■ **Instruction**
Render every line of the material below as a JSON list of strings, one string per line, skipping blank lines. Leave the pictures out of the list.

■ **Data records**
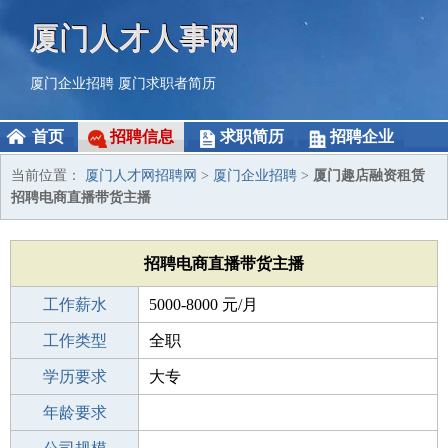
厦门人才人事网
厦门企业招聘
厦门求职者简历
首页
招聘信息
求职简历
招聘企业
当前位置：
厦门人才网招聘网
>
厦门企业招聘
>
厦门趣店融资租赁
招聘电商直播带货主播
招聘电商直播带货主播
工作薪水
5000-8000 元/月
招聘人数
工作类型
1人
全职
性别要求
学历要求
-
大专
工作经验
年龄要求
不限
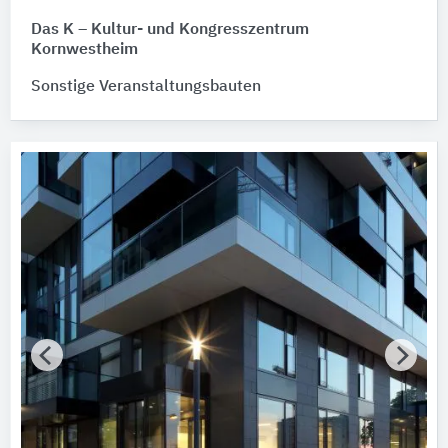
Das K – Kultur- und Kongresszentrum
Kornwestheim
Sonstige Veranstaltungsbauten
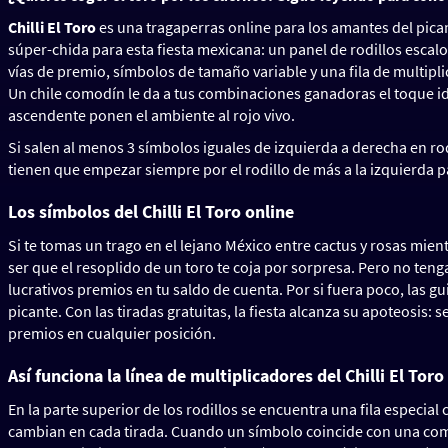
Chilli El Toro
es una tragaperras online para los amantes del pican
súper-chida para esta fiesta mexicana: un panel de rodillos escal
vías de premio, símbolos de tamaño variable y una fila de multipl
Un chile comodín le da a tus combinaciones ganadoras el toque ide
ascendente ponen el ambiente al rojo vivo.
Si salen al menos 3 símbolos iguales de izquierda a derecha en r
tienen que empezar siempre por el rodillo de más a la izquierda pa
Los símbolos del Chilli El Toro online
Si te tomas un trago en el lejano México entre cactus y rosas mientras
ser que el resoplido de un toro te coja por sorpresa. Pero no ten
lucrativos premios en tu saldo de cuenta. Por si fuera poco, las 
picante. Con las tiradas gratuitas, la fiesta alcanza su apoteosis:
premios en cualquier posición.
Así funciona la línea de multiplicadores del Chilli El Toro
En la parte superior de los rodillos se encuentra una fila especia
cambian en cada tirada. Cuando un símbolo coincide con una comb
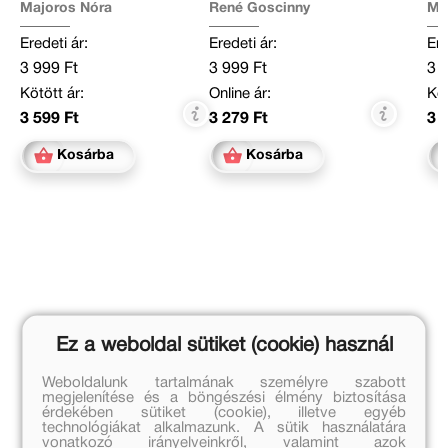
Ma
Majoros Nóra
René Goscinny
Ere
Eredeti ár:
Eredeti ár:
3 
3 999 Ft
3 999 Ft
Köt
Kötött ár:
Online ár:
3 
3 599 Ft
3 279 Ft
Kosárba
Kosárba
Ez a weboldal sütiket (cookie) használ
Weboldalunk tartalmának személyre szabott
megjelenítése és a böngészési élmény biztosítása
érdekében sütiket (cookie), illetve egyéb
technológiákat alkalmazunk. A sütik használatára
vonatkozó irányelveinkről, valamint azok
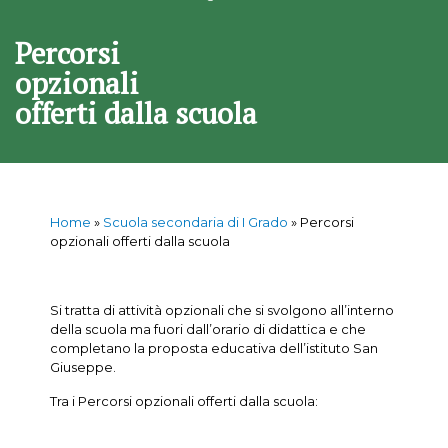
Percorsi
opzionali
offerti dalla scuola
Home
»
Scuola secondaria di I Grado
»
Percorsi
opzionali offerti dalla scuola
Si tratta di attività opzionali che si svolgono all’interno
della scuola ma fuori dall’orario di didattica e che
completano la proposta educativa dell’istituto San
Giuseppe.
Tra i Percorsi opzionali offerti dalla scuola:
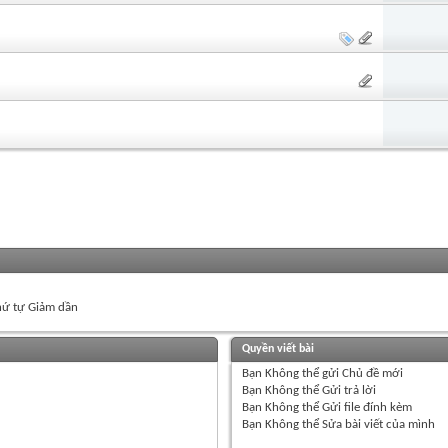
ứ tự Giảm dần
Quyền viết bài
Bạn
Không thể
gửi Chủ đề mới
Bạn
Không thể
Gửi trả lời
Bạn
Không thể
Gửi file đính kèm
Bạn
Không thể
Sửa bài viết của mình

■ **Response box**
[
  "厦门人才人事网",
  "厦门企业招聘",
  "厦门求职者简历",
  "首页",
  "招聘信息",
  "求职简历",
  "招聘企业",
  "当前位置：",
  "厦门人才网招聘网",
  ">",
  "厦门企业招聘",
  ">",
  "厦门趣店融资租赁",
  "招聘电商直播带货主播",
  "招聘电商直播带货主播",
  "工作薪水",
  "5000-8000 元/月",
  "招聘人数",
  "工作类型",
  "1人",
  "全职",
  "性别要求",
  "学历要求",
  "-",
  "大专",
  "工作经验",
  "年龄要求",
  "不限",
  "Das K – Kultur- und Kongresszentrum",
  "Kornwestheim",
  "Sonstige Veranstaltungsbauten",
  "Chilli El Toro",
  "es una tragaperras online para los amantes del pican",
  "súper-chida para esta fiesta mexicana: un panel de rodillos escal",
  "vías de premio, símbolos de tamaño variable y una fila de multipl",
  "Un chile comodín le da a tus combinaciones ganadoras el toque ide",
  "ascendente ponen el ambiente al rojo vivo.",
  "Si salen al menos 3 símbolos iguales de izquierda a derecha en r",
  "tienen que empezar siempre por el rodillo de más a la izquierda pa",
  "Los símbolos del Chilli El Toro online",
  "Si te tomas un trago en el lejano México entre cactus y rosas mientras",
  "ser que el resoplido de un toro te coja por sorpresa. Pero no ten",
  "lucrativos premios en tu saldo de cuenta. Por si fuera poco, las ",
  "picante. Con las tiradas gratuitas, la fiesta alcanza su apoteosis:",
  "premios en cualquier posición.",
  "Así funciona la línea de multiplicadores del Chilli El Toro",
  "En la parte superior de los rodillos se encuentra una fila especia",
  "cambian en cada tirada. Cuando un símbolo coincide con una comb",
  "Ma",
  "Majoros Nóra",
  "René Goscinny",
  "Ere",
  "Eredeti ár:",
  "Eredeti ár:",
  "3 ",
  "3 999 Ft",
  "3 999 Ft",
  "Köt",
  "Kötött ár:",
  "Online ár:",
  "3 ",
  "3 599 Ft",
  "3 279 Ft",
  "Kosárba",
  "Kosárba",
  "Ez a weboldal sütiket (cookie) használ",
  "Weboldalunk tartalmának személyre szabott",
  "megjelenítése és a böngészési élmény biztosítása",
  "érdekében sütiket (cookie), illetve egyéb",
  "technológiákat alkalmazunk. A sütik használatára",
  "vonatkozó irányelveinkről, valamint azok",
  "Percorsi",
  "opzionali",
  "offerti dalla scuola",
  "Home",
  "»",
  "Scuola secondaria di I Grado",
  "»",
  "Percorsi",
  "opzionali offerti dalla scuola",
  "Si tratta di attività opzionali che si svolgono all’interno",
  "della scuola ma fuori dall’orario di didattica e che",
  "completano la proposta educativa dell’istituto San",
  "Giuseppe.",
  "Tra i Percorsi opzionali offerti dalla scuola:",
  "ứ tự Giảm dần",
  "Quyền viết bài",
  "Bạn",
  "Không thể",
  "gửi Chủ đề mới",
  "Bạn",
  "Không thể",
  "Gửi trả lời",
  "Bạn",
  "Không thể",
  "Gửi file đính kèm",
  "Bạn",
  "Không thể",
  "Sửa bài viết của mình"
]